Problem Set 4

Author

Lukas Hager

Published

April 19, 2024

This problem set must be submitted on Canvas by 11:59 PM PST on April 24, 2024.

The theme of this week’s problem set: can we predict stock prices?

Exercise 0

Please write a function that takes no arguments and returns a link to your solutions on GitHub.

Use the following shell:

def github() -> str:
    """
    Some docstrings.
    """

    return "https://github.com/<user>/<repo>/blob/main/<filename.py>"

Exercise 1

Please write a function called load_data that accesses the file on Tesla stock price history on the course website and returns that data as a pd.DataFrame.

Use the following shell:

import pandas as pd

def load_data() -> pd.DataFrame:
    """
    Some docstrings.
    """

    return None

Exercise 2

Please write a function called plot_close which takes the output of load_data() as defined above, as well as an optional start and end date (strings formatted as ‘YYYY-MM-DD’) and plots the closing price of the stock between those dates as a line graph. Please include the date range in the title of the graph. Note that this function needn’t return anything, just plot a graph using matplotlib.

Use the following shell:

def plot_close(df: pd.DataFrame, start: str = '2010-06-29', end: str = '2024-04-15') -> None:
    """
    Some docstrings
    """

Exercise 3

Note

We’re going to test the random walk hypothesis (if you’re curious, see this Fama paper). Here’s the idea:

Null hypothesis: the movement of a stock today and the movement of the stock tomorrow are uncorrelated.
Alternative hypothesis: the movement of a stock today and the movement of a stock tomorrow are correlated – we can use data from today to predict price tomorrow.

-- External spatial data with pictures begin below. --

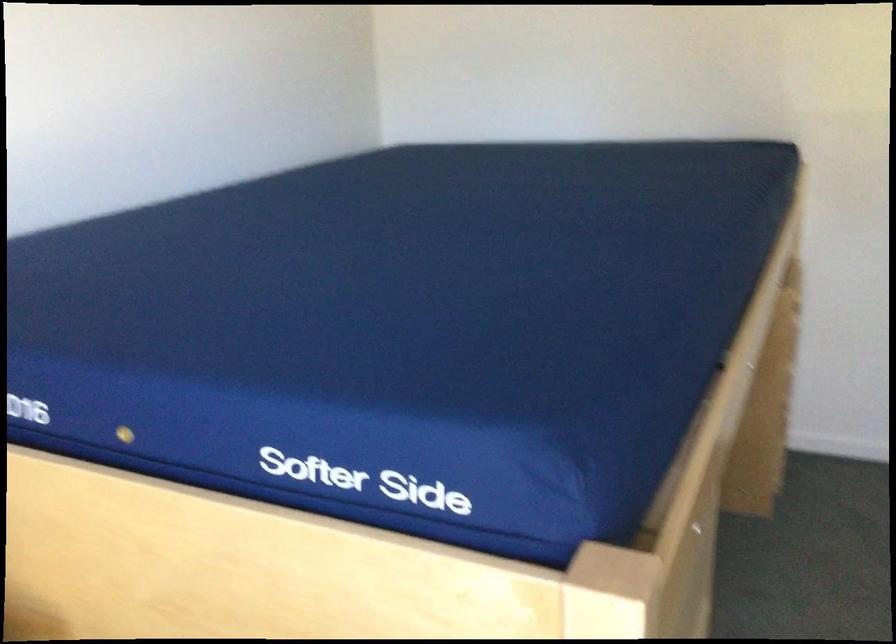
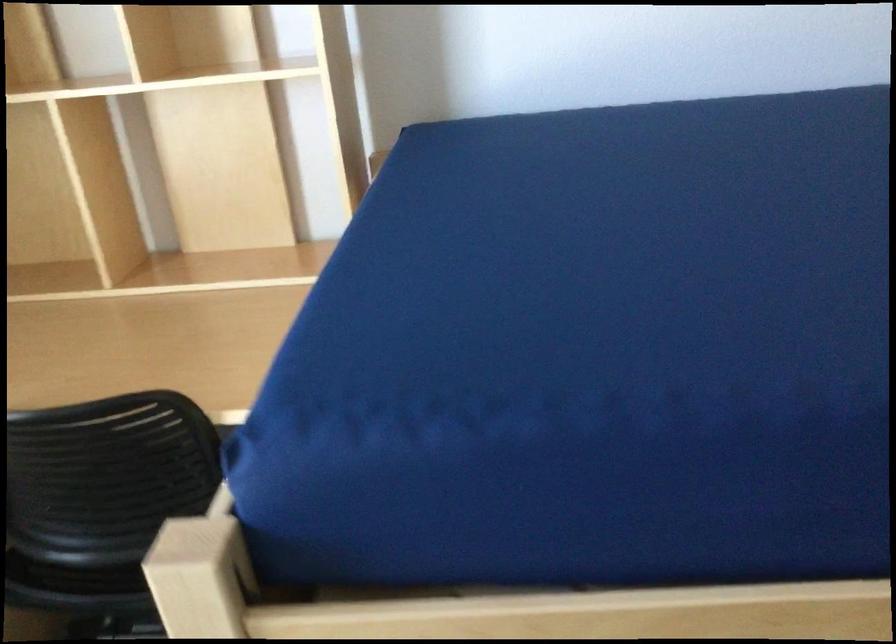
First-person continuous shooting, in which direction is the camera rotating?

The camera rotated toward left-down.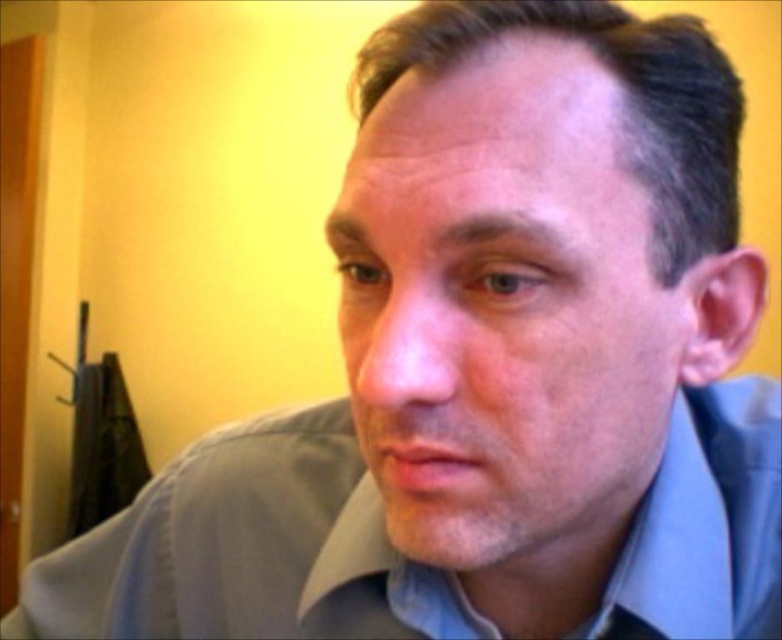
Is smooth skin face at center thinner than light blue cotton dress shirt at center?

Correct, smooth skin face at center's width is less than light blue cotton dress shirt at center's.

Who is positioned more to the right, smooth skin face at center or light blue cotton dress shirt at center?

Positioned to the right is smooth skin face at center.

The image size is (782, 640). Describe the element at coordinates (504, 310) in the screenshot. I see `smooth skin face at center` at that location.

Where is `smooth skin face at center`? The image size is (782, 640). smooth skin face at center is located at coordinates (504, 310).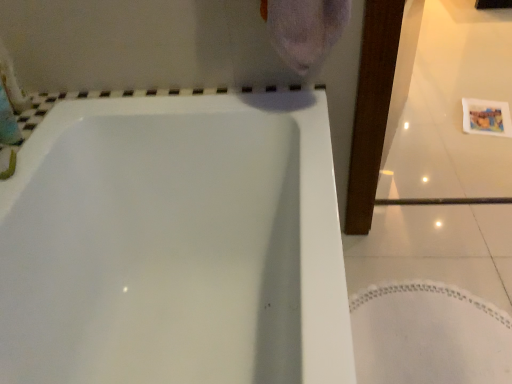
Question: Is white glossy bathtub at center bigger than white fabric bath mat at lower right?

Choices:
 (A) yes
 (B) no

Answer: (A)

Question: Does white glossy bathtub at center lie behind white fabric bath mat at lower right?

Choices:
 (A) yes
 (B) no

Answer: (B)

Question: Is white glossy bathtub at center taller than white fabric bath mat at lower right?

Choices:
 (A) no
 (B) yes

Answer: (B)

Question: Is the position of white glossy bathtub at center less distant than that of white fabric bath mat at lower right?

Choices:
 (A) yes
 (B) no

Answer: (A)

Question: Can you confirm if white glossy bathtub at center is smaller than white fabric bath mat at lower right?

Choices:
 (A) no
 (B) yes

Answer: (A)

Question: Is white glossy bathtub at center touching white fabric bath mat at lower right?

Choices:
 (A) no
 (B) yes

Answer: (A)

Question: Is white fabric bath mat at lower right aimed at white glossy bathtub at center?

Choices:
 (A) yes
 (B) no

Answer: (B)

Question: Is white fabric bath mat at lower right to the left of white glossy bathtub at center from the viewer's perspective?

Choices:
 (A) no
 (B) yes

Answer: (A)

Question: Is white fabric bath mat at lower right far away from white glossy bathtub at center?

Choices:
 (A) yes
 (B) no

Answer: (B)

Question: Considering the relative sizes of white fabric bath mat at lower right and white glossy bathtub at center in the image provided, is white fabric bath mat at lower right taller than white glossy bathtub at center?

Choices:
 (A) no
 (B) yes

Answer: (A)

Question: Would you say white fabric bath mat at lower right is outside white glossy bathtub at center?

Choices:
 (A) no
 (B) yes

Answer: (B)

Question: From the image's perspective, is white fabric bath mat at lower right on white glossy bathtub at center?

Choices:
 (A) yes
 (B) no

Answer: (B)

Question: From the image's perspective, relative to white fabric bath mat at lower right, is white glossy bathtub at center above or below?

Choices:
 (A) below
 (B) above

Answer: (B)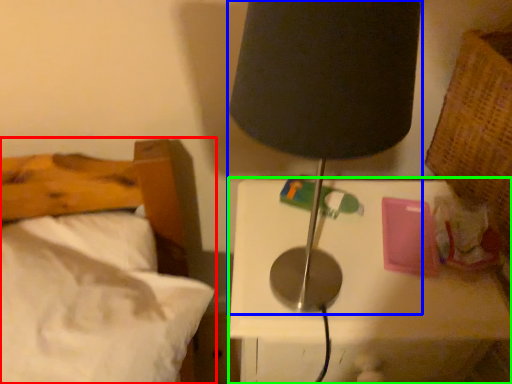
Question: Considering the real-world distances, which object is closest to bed (highlighted by a red box)? lamp (highlighted by a blue box) or nightstand (highlighted by a green box).

Choices:
 (A) lamp
 (B) nightstand

Answer: (B)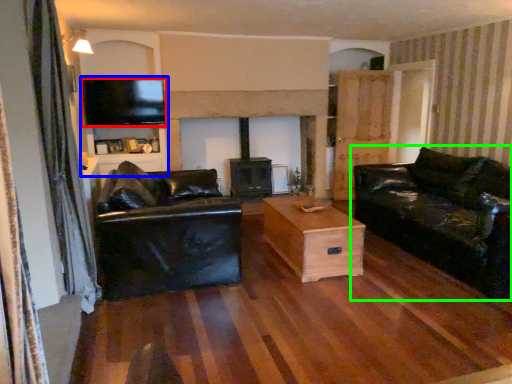
Question: Estimate the real-world distances between objects in this image. Which object is farther from television (highlighted by a red box), entertainment center (highlighted by a blue box) or studio couch (highlighted by a green box)?

Choices:
 (A) entertainment center
 (B) studio couch

Answer: (B)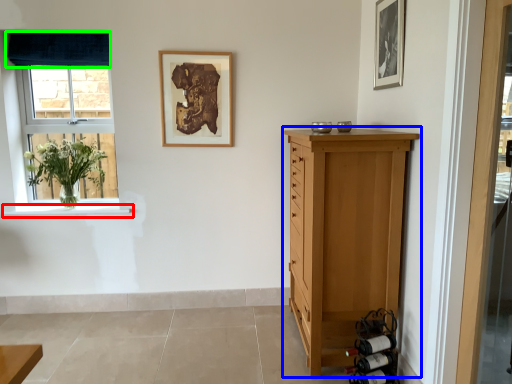
Question: Which is nearer to the window sill (highlighted by a red box)? chest of drawers (highlighted by a blue box) or curtain (highlighted by a green box).

Choices:
 (A) chest of drawers
 (B) curtain

Answer: (B)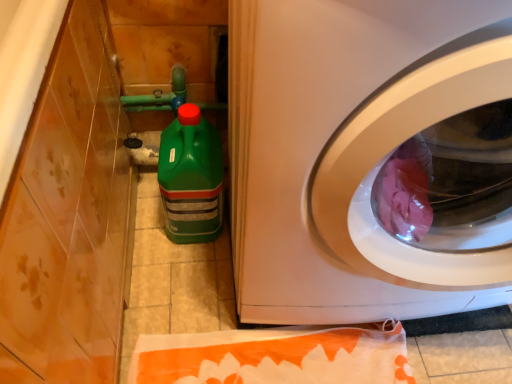
Question: Is green plastic bottle at lower left inside the boundaries of white glossy washing machine at center, or outside?

Choices:
 (A) inside
 (B) outside

Answer: (B)

Question: Based on their sizes in the image, would you say green plastic bottle at lower left is bigger or smaller than white glossy washing machine at center?

Choices:
 (A) small
 (B) big

Answer: (A)

Question: From a real-world perspective, is green plastic bottle at lower left above or below white glossy washing machine at center?

Choices:
 (A) above
 (B) below

Answer: (B)

Question: Based on their positions, is white glossy washing machine at center located to the left or right of green plastic bottle at lower left?

Choices:
 (A) right
 (B) left

Answer: (A)

Question: Relative to green plastic bottle at lower left, is white glossy washing machine at center in front or behind?

Choices:
 (A) front
 (B) behind

Answer: (A)

Question: Considering the positions of white glossy washing machine at center and green plastic bottle at lower left in the image, is white glossy washing machine at center taller or shorter than green plastic bottle at lower left?

Choices:
 (A) tall
 (B) short

Answer: (A)

Question: Based on their sizes in the image, would you say white glossy washing machine at center is bigger or smaller than green plastic bottle at lower left?

Choices:
 (A) small
 (B) big

Answer: (B)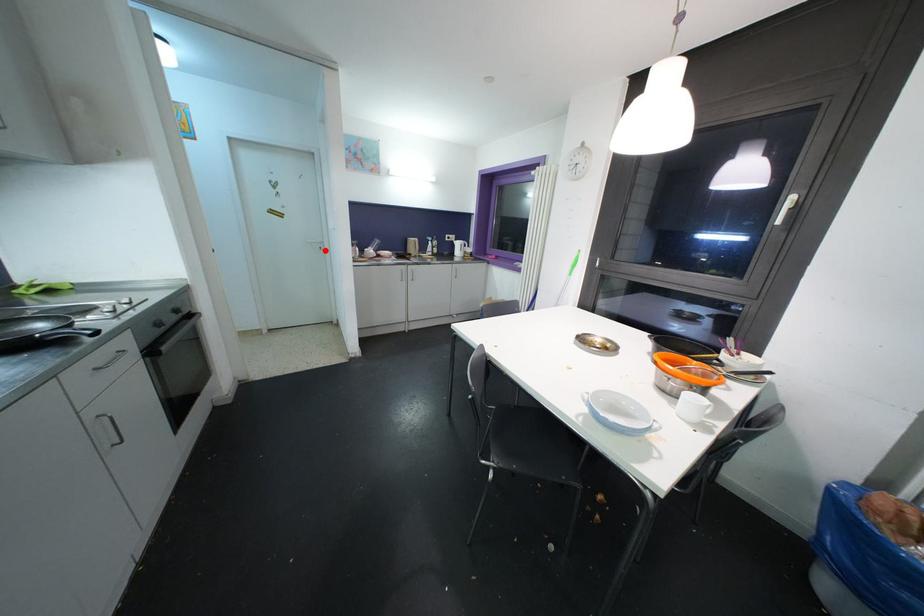
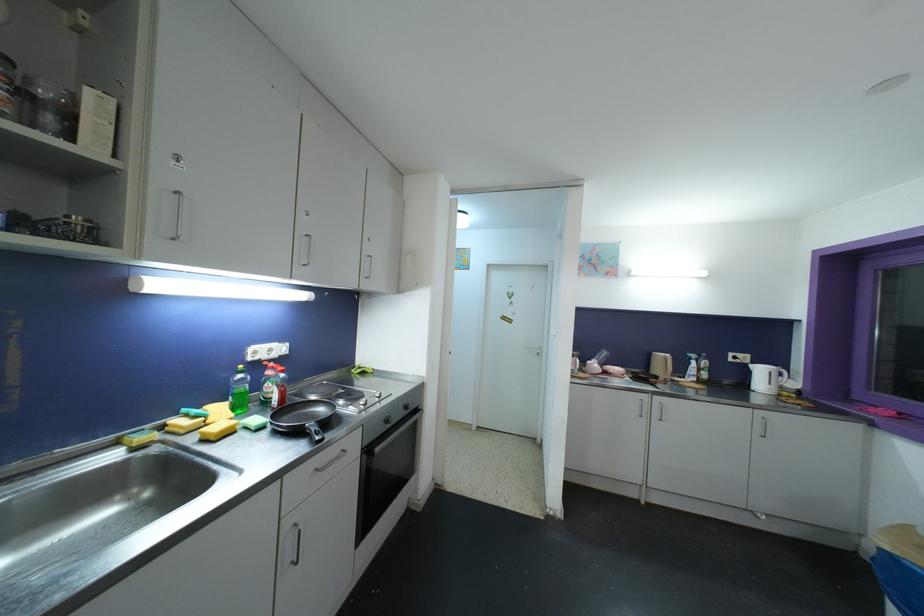
The point at the highlighted location is marked in the first image. Where is the corresponding point in the second image?

(542, 357)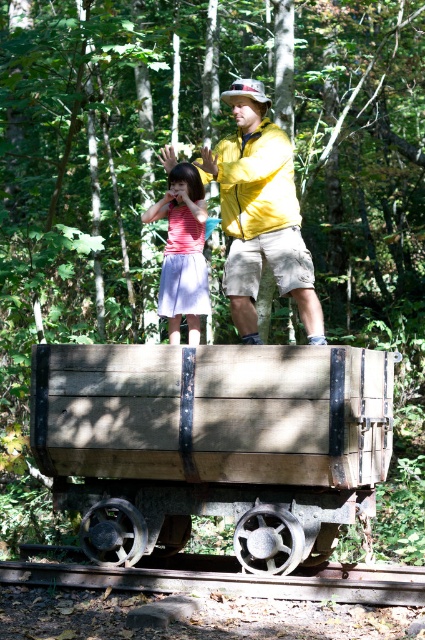
You are standing on the wooden railway wagon and want to step onto the brown wooden train track at bottom. However, you need to know if the pink fabric skirt at center is longer than the track to avoid tripping. Can you determine which one is longer?

The pink fabric skirt at center is longer than the brown wooden train track at bottom according to the description, so you should be cautious as the skirt might obstruct your path.

You are a photographer trying to capture a photo of the pink fabric skirt at center and the brown wooden train track at bottom. Based on their sizes, which object should you focus on first if you want to ensure both are in frame without zooming in or out?

The brown wooden train track at bottom might be wider than pink fabric skirt at center, so you should focus on the brown wooden train track at bottom first to ensure both fit in the frame without zooming.

You are a delivery robot that needs to place a package on the brown wooden train track at bottom. You are currently standing at the yellow matte jacket at upper center. Can you reach the track without moving closer?

The distance between the yellow matte jacket at upper center and the brown wooden train track at bottom is 2.87 meters. Since the robot cannot reach that far without moving closer, it should move forward to place the package on the track.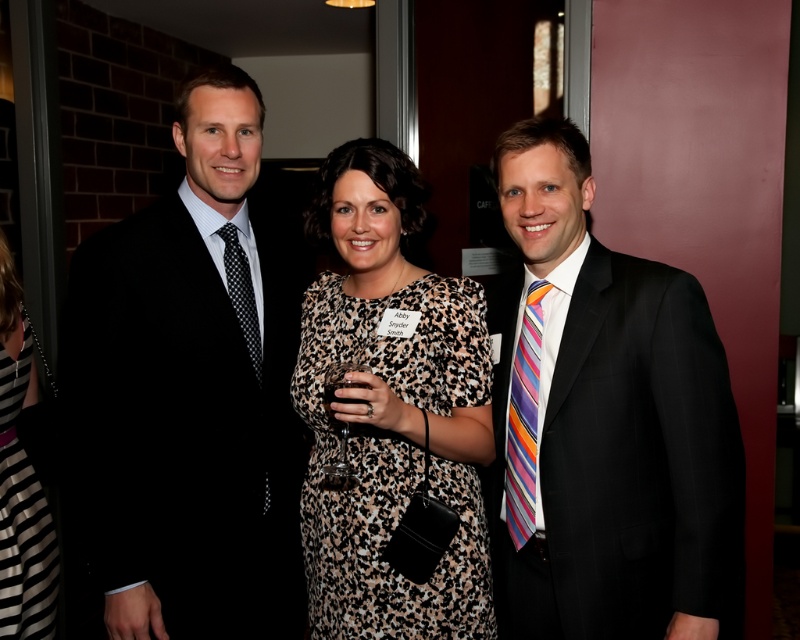
Question: Which object is closer to the camera taking this photo?

Choices:
 (A) striped silk tie at right
 (B) black and white striped dress at lower left

Answer: (A)

Question: Among these points, which one is farthest from the camera?

Choices:
 (A) (196, 276)
 (B) (666, 616)
 (C) (390, 333)

Answer: (A)

Question: Is black silk suit at left thinner than striped silk tie at right?

Choices:
 (A) no
 (B) yes

Answer: (A)

Question: Which object appears farthest from the camera in this image?

Choices:
 (A) black pinstripe suit at right
 (B) striped silk tie at right
 (C) black dotted tie at left
 (D) black and white striped dress at lower left

Answer: (D)

Question: Can you confirm if leopard print dress at center is positioned above black dotted tie at left?

Choices:
 (A) no
 (B) yes

Answer: (A)

Question: Is black and white striped dress at lower left closer to the viewer compared to striped silk tie at right?

Choices:
 (A) yes
 (B) no

Answer: (B)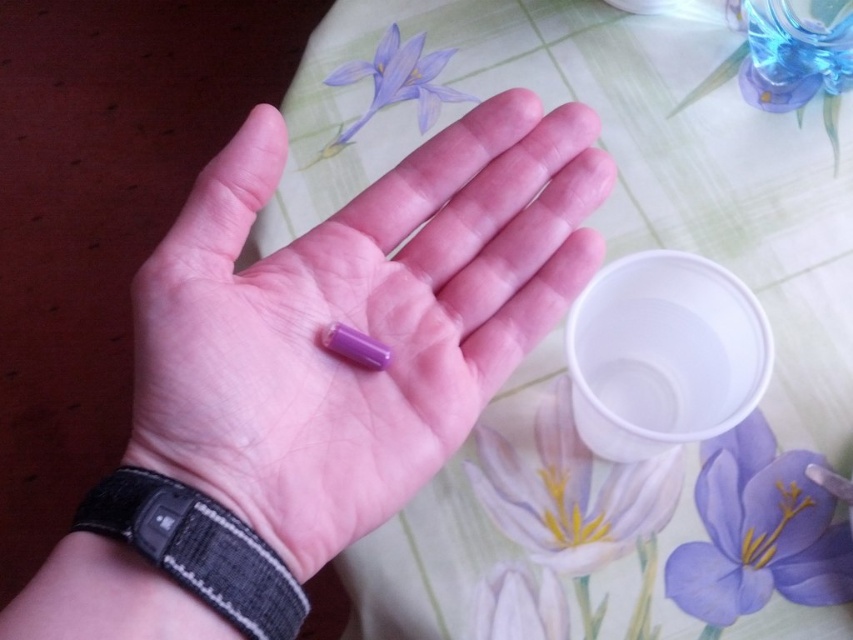
Question: Does purple matte flower at center appear over matte purple flower at upper center?

Choices:
 (A) yes
 (B) no

Answer: (B)

Question: Which of these objects is positioned closest to the black fabric wristband at lower left?

Choices:
 (A) purple matte flower at center
 (B) transparent plastic cup at lower right
 (C) floral-patterned fabric at center
 (D) purple matte pill at center

Answer: (D)

Question: Which object is the closest to the purple matte flower at lower center?

Choices:
 (A) purple matte flower at center
 (B) white glossy cup at lower center
 (C) floral-patterned fabric at center
 (D) matte purple flower at upper center

Answer: (B)

Question: Does matte purple flower at upper center appear under purple matte flower at lower center?

Choices:
 (A) yes
 (B) no

Answer: (B)

Question: Is purple matte pill at center wider than white glossy cup at lower center?

Choices:
 (A) no
 (B) yes

Answer: (B)

Question: Which point is closer to the camera taking this photo?

Choices:
 (A) (308, 605)
 (B) (575, 400)
 (C) (743, 600)

Answer: (A)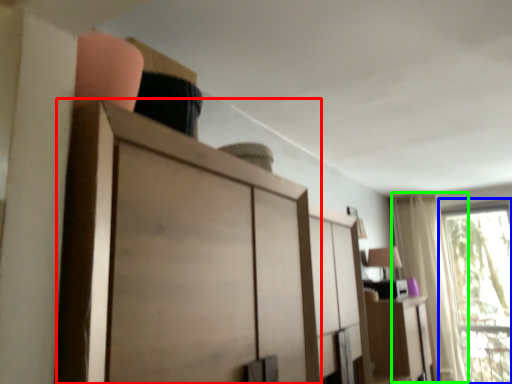
Question: Which object is the closest to the cupboard (highlighted by a red box)? Choose among these: window (highlighted by a blue box) or curtain (highlighted by a green box).

Choices:
 (A) window
 (B) curtain

Answer: (B)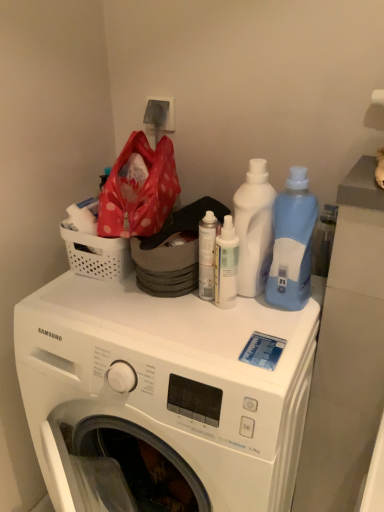
Where is `vacant area that lies in front of blue translucent bottle at right, which is the 1th cleaning product in right-to-left order`? vacant area that lies in front of blue translucent bottle at right, which is the 1th cleaning product in right-to-left order is located at coordinates (272, 337).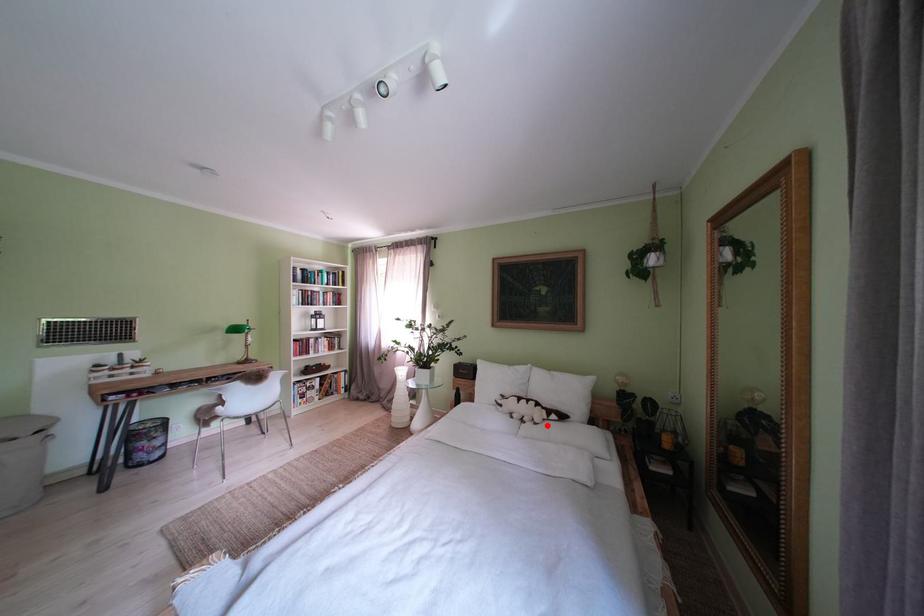
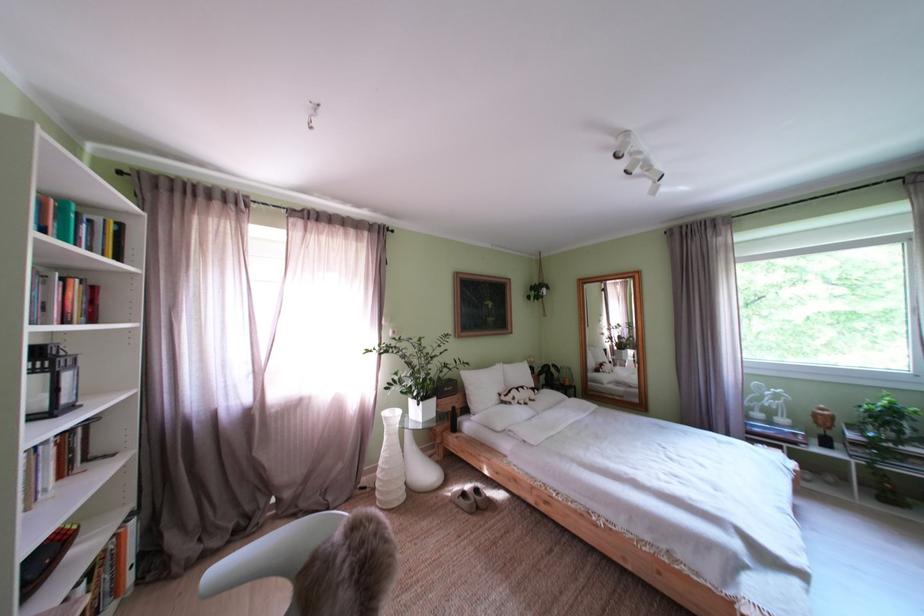
Where in the second image is the point corresponding to the highlighted location from the first image?

(543, 403)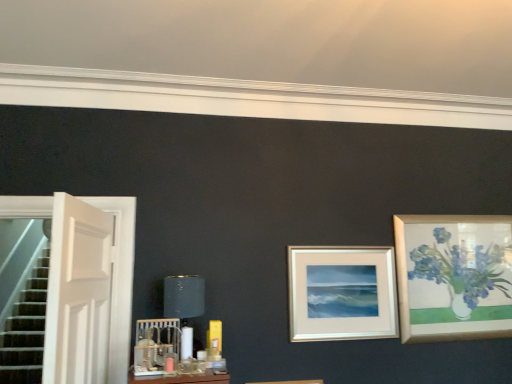
Question: From a real-world perspective, is white wooden door at left on top of matte black lampshade at center?

Choices:
 (A) yes
 (B) no

Answer: (A)

Question: Does white wooden door at left come behind matte black lampshade at center?

Choices:
 (A) no
 (B) yes

Answer: (A)

Question: Is white wooden door at left turned away from matte black lampshade at center?

Choices:
 (A) no
 (B) yes

Answer: (A)

Question: Can you confirm if white wooden door at left is thinner than matte black lampshade at center?

Choices:
 (A) yes
 (B) no

Answer: (A)

Question: Would you say matte black lampshade at center is part of white wooden door at left's contents?

Choices:
 (A) no
 (B) yes

Answer: (A)

Question: From a real-world perspective, relative to silver/metallic picture frame at center, is white wooden door at left vertically above or below?

Choices:
 (A) below
 (B) above

Answer: (B)

Question: Looking at their shapes, would you say white wooden door at left is wider or thinner than silver/metallic picture frame at center?

Choices:
 (A) thin
 (B) wide

Answer: (B)

Question: Is white wooden door at left inside the boundaries of silver/metallic picture frame at center, or outside?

Fama (and many economists) believe that we cannot reject the null hypothesis – let’s test it with one stock (Tesla).

Please write a function called autoregress that takes a single argument df (the output of Exercise 1) and returns the t statistic on \(\hat{\beta}_0\) from the regression

\[ \Delta x_t = \beta_0 \times \Delta x_{t-1} + \varepsilon_i \]

where \(x_t\) is the close price at time \(t\) and \(\Delta x_t = x_t-x_{t-1}\). Note that the regression should not have an intercept. Please use HC1 standard errors for the regression.

Caution

Make sure you’re only using observations where you have consecutive days of data (that is, you need to have data from time \(t\) and time \(t-1\) to compute \(\Delta x_t\)). Check out pd.shift’s freq argument – could be helpful.

Use the following shell:

def autoregress(df: pd.DataFrame) -> float:
    """
    Some docstrings.
    """

    return None

Exercise 4

Let’s specify the analysis slightly differently. Please write a function called autoregress_logit that takes a single argument df (the output of Exercise 1) and returns the t statistic on \(\hat{\beta}_0\) from the logistic regression

\[ \mathbb{P}(\Delta x_t > 0) = \frac{\exp(\beta_0 \times \Delta x_{t-1})}{1 + \exp(\beta_0 \times \Delta x_{t-1})} \]

Use the following shell:

def autoregress_logit(df: pd.DataFrame) -> float:
    """
    Some docstrings.
    """

    return None

Exercise 5

Please write a function called plot_delta that takes a single argument df (the output of Exercise 1) and plots \(\Delta x_t\) for the full dataset. Note that this function needn’t return anything, just plot a graph using matplotlib.

def plot_delta(df: pd.DataFrame) -> None:
    """
    Some docstrings.
    """

Note

Not to be turned in, but to be considered: does your plot align with your intuition from the regressions you just ran?